Marx’ın Manifestosu, insanın emeğiyle özgürleşmesini savunurken, insanı toplumun üretici gücü olarak görüyordu. Geleceği kolektif bir mücadeleyle inşa etme vaadi taşıyordu. Oysa bugünün manifestosu “Gözüm kaşım şişmiş ama enerjim şahane!”, “Aşırı pozitif vibe ile ruh eşimi manifest ediyorum.”, “Story attım, Reels çektim, şimdi evrenden aşk ve para bekliyorum.” gibi sözlerle biçimleniyor.
Marx, üretim araçlarının mülkiyetini tartışıyordu; şimdiki “manifestocular” ise en iyi selfie açısını… Üretim ilişkilerinin yerini, görünüm ilişkileri aldı
Bu yeni akım, Türkiye’de de hızla yayılıyor. Kahve fallarıyla niyet enerjisi yükseltenler, burç yorumlarıyla yatırım tavsiyesi alanlar, story’de “enerjimi koruyorum” yazıp sonra kendini tüketim çılgınlığına atanlar… Okumak, çalışmak, üretmek mi? Artık bunlar “retro” hedefler!
Şimdiki hedefler: Bio’ya ” Dreamer Believer Achiever” yazmak, bir estetik merkezinden check-in yapmak, enerji taşı kolye takıp “bolluk frekansı”na girmek. Silikon destekli özgüven, dolgu katkılı mutluluk, filtreli özgürlük: İşte yeni çağın “parlak” manifestoları!

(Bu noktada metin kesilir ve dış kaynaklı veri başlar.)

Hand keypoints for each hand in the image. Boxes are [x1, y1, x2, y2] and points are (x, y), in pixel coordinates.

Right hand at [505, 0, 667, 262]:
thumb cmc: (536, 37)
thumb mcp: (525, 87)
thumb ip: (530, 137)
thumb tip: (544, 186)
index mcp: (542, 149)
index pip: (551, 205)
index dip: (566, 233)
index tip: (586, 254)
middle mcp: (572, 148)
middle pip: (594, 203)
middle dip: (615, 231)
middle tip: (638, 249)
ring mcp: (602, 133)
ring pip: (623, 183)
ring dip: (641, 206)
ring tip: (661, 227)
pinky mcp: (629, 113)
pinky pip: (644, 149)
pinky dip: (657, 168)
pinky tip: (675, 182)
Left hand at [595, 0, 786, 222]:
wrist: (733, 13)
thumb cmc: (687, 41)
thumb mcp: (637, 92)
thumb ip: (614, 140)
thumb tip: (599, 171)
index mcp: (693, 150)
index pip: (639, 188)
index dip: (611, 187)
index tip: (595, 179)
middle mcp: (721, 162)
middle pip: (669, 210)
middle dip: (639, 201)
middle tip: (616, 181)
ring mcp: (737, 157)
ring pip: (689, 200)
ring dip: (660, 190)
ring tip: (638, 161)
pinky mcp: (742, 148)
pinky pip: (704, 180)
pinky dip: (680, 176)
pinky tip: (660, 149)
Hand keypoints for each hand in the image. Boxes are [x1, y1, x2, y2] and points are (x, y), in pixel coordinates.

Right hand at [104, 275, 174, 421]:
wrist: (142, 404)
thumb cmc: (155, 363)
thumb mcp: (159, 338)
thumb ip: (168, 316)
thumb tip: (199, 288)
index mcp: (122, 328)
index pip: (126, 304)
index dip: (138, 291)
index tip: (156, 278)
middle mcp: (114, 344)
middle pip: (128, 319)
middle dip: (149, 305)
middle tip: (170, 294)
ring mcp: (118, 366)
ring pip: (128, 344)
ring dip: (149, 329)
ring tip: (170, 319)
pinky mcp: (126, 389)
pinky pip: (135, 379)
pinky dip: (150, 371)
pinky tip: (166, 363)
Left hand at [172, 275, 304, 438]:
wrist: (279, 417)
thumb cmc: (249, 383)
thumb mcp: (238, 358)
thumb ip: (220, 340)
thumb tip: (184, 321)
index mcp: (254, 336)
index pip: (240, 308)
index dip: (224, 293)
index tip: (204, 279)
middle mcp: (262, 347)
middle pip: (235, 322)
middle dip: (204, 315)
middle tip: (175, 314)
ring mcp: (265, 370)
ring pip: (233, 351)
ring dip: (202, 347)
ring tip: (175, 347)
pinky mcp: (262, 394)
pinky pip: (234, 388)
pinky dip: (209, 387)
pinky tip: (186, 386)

Karl Marx yazılımlı manifestoda “Dünyayı değiştirelim!” deniyordu. Yeni manifestoda “Instagram algoritmasını kandıralım!” kurnazlığıyla; sınıfsız toplum yerine sponsorlu ürünlerle sınıf atlama hayalleri kuruluyor. İnsanın, insanı sömürmediği bir dünya yerine; yeni çantayla başkalarına “hava” atma arzusu önem kazanıyor. Oysa gökyüzüne gönderilen sayısız mesaj, story’lerde kaybolan nice hayal… Hepsi filtreden, hepsi efektlerden, hepsi boş bir PR evreninden başka bir şey değil…
Marx’ın çağrısı “İşçiler birleşin!” idi. Bugünkü çağrı ise “Filtreler birleşin, silikonlar frekans tutsun!” Çünkü günümüzde manifestolar sınıf bilinci değil, sponsor bilinci yaratıyor. Özgürlük değil, görünürlük satıyor. Evrene fısıldanan o sonsuz sipariş listeleri arasında belki de unuttuğumuz en gerçek şey şu: Gerçek hayaller, gerçek emek ister. Gerçek değişim, story atmakla değil, düşünmekle başlar.

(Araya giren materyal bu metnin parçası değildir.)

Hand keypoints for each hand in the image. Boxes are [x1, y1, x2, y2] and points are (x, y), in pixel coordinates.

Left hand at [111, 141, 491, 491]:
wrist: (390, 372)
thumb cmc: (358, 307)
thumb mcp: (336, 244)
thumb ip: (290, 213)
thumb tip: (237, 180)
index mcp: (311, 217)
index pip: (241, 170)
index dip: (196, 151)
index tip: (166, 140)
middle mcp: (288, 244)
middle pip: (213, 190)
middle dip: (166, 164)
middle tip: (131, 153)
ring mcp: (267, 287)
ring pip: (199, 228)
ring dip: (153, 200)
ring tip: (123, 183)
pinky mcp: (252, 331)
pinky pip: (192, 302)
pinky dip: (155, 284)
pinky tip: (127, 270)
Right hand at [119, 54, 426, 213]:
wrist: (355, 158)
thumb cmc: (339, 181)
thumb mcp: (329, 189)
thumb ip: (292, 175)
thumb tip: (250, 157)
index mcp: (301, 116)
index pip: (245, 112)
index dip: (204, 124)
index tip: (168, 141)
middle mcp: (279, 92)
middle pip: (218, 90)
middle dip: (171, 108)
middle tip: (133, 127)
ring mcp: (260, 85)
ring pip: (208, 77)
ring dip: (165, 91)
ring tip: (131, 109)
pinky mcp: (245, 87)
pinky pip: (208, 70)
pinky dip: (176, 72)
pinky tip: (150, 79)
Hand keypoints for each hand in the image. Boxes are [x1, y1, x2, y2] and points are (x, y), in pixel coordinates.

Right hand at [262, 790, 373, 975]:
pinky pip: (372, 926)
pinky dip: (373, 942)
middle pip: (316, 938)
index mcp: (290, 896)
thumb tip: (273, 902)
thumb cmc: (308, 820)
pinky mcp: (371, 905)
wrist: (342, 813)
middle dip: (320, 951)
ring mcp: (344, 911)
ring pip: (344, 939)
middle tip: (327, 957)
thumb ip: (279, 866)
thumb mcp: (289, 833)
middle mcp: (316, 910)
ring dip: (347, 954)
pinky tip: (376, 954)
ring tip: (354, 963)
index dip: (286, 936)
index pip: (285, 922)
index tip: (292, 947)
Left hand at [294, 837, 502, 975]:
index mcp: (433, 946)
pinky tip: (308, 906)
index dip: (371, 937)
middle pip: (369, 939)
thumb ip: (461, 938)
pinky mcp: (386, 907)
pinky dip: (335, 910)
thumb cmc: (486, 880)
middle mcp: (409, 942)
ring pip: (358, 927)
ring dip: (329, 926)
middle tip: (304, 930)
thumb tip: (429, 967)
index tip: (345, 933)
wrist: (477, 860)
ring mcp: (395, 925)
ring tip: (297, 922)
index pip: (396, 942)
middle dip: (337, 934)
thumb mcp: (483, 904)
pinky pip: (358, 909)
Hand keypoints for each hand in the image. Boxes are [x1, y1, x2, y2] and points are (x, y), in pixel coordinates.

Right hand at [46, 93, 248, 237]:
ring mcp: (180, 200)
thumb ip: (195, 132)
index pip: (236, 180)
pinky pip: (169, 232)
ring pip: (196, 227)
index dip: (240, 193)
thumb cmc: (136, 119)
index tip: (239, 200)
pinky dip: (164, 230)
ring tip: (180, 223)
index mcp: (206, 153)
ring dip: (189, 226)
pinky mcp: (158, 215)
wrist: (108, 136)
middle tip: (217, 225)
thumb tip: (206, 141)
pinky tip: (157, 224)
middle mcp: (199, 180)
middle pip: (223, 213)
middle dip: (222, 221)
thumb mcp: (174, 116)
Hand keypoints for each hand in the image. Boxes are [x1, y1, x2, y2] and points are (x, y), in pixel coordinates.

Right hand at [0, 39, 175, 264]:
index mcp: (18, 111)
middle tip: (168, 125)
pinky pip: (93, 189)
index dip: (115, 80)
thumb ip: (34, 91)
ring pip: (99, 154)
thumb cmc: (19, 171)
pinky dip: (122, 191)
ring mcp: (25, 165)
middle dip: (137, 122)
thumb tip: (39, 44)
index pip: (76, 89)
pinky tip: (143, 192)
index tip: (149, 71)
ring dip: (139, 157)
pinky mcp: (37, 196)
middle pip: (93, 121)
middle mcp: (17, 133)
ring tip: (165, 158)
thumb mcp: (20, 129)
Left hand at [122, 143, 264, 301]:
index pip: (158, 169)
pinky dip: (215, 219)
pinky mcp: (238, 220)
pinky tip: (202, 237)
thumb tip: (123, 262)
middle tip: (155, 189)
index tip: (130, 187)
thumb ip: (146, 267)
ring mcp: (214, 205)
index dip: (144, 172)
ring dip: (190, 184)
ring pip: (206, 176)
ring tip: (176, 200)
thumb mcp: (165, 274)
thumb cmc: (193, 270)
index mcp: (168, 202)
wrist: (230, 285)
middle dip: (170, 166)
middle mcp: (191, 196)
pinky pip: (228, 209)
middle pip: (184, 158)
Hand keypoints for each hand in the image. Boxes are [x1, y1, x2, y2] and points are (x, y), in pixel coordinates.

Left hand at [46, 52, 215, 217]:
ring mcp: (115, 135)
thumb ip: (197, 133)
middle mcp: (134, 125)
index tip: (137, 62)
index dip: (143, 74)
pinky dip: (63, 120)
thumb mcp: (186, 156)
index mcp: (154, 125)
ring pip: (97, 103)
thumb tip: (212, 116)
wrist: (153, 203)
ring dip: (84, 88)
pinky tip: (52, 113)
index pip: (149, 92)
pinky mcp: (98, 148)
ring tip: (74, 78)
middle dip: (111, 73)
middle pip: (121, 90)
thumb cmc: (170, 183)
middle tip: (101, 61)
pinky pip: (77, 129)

Gökyüzüne mesaj göndermeden önce, bir kez de yere basmayı hatırlayabilenlere selam olsun!
*Marx’tan Bugüne “Manifesto”nun Evrimi
*Marx ve Engels (1848): “Tüm ülkelerin işçileri birleşin!” (Emek, eşitlik ve devrim için birleşim çağrısı.)
*1980’ler Wall Street “Manifestosu”: “Tüm zenginler birleşin, faizler düşsün!” (İşçi değil, borsa kazansın!)

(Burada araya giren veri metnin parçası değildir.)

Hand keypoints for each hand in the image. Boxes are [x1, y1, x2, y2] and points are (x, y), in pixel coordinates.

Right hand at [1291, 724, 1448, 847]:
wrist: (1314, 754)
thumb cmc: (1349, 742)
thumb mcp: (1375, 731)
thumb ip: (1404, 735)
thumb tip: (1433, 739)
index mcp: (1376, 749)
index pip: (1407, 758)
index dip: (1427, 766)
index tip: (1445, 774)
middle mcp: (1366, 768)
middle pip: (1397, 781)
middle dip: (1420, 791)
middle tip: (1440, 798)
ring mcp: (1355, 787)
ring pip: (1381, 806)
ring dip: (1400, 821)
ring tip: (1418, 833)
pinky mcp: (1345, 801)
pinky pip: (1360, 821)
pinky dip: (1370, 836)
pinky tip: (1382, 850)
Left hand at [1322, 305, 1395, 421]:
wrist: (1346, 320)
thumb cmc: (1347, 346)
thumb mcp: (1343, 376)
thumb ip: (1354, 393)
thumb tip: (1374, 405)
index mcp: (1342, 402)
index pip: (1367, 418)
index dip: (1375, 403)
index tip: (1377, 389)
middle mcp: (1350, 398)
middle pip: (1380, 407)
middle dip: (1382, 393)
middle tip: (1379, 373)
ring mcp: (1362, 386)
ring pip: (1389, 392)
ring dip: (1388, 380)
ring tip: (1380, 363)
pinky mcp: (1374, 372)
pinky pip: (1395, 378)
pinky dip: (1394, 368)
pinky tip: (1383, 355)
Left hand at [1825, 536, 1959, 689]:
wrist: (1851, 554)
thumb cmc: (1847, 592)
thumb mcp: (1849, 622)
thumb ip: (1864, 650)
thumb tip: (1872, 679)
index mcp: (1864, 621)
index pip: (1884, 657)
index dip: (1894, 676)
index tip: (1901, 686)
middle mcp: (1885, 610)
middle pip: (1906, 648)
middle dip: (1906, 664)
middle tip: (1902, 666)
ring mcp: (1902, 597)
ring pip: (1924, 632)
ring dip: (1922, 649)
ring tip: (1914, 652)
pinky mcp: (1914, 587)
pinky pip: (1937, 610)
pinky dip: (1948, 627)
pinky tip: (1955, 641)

*2000’ler New Age “Manifestosu”: “Tüm kristaller birleşin, enerji yükselsin!” (Çalışmak yok; düşüneceğiz, titreşeceğiz.)
*2010’lar Instagram “Manifestosu”: “Tüm story’ler birleşin, yaşamım kusursuz görünsün!” (Gerçek yaşamla ilgilenmek out, görünürlük in.)
*2020’ler TikTok “Manifestosu”: “Tüm dans figürleri birleşin, evren beni fark etsin!” (15 saniyede şöhret, 5 dakikada “manifest”.)
*2025 Silikonlu Dilber “Manifestosu”: “Tüm dolgu maddeleri birleşin, aura’m parlasın!” (Bilgi yok, bilinç yok; ama pozitif enerji story’si var.)
Dünlerde “Dünyayı değiştirmek için birleşin” diyen bir insanlık vardı. Şimdi “Beni daha çok beğenin!” diyen bir ekran insanlığı var. Ve belki de farkına varılması gereken en önemli gerçek: Dünya story ile kurtulmaz. İnsanlık like’larla özgürleşmez. Belki bir gün, yeniden “gerçek” bir manifestoya gereksinim duyduğumuzda, gökyüzüne değil, birbirimizin gözlerine bakarak bir şeyler söylemeyi anımsarız, düşünürüz.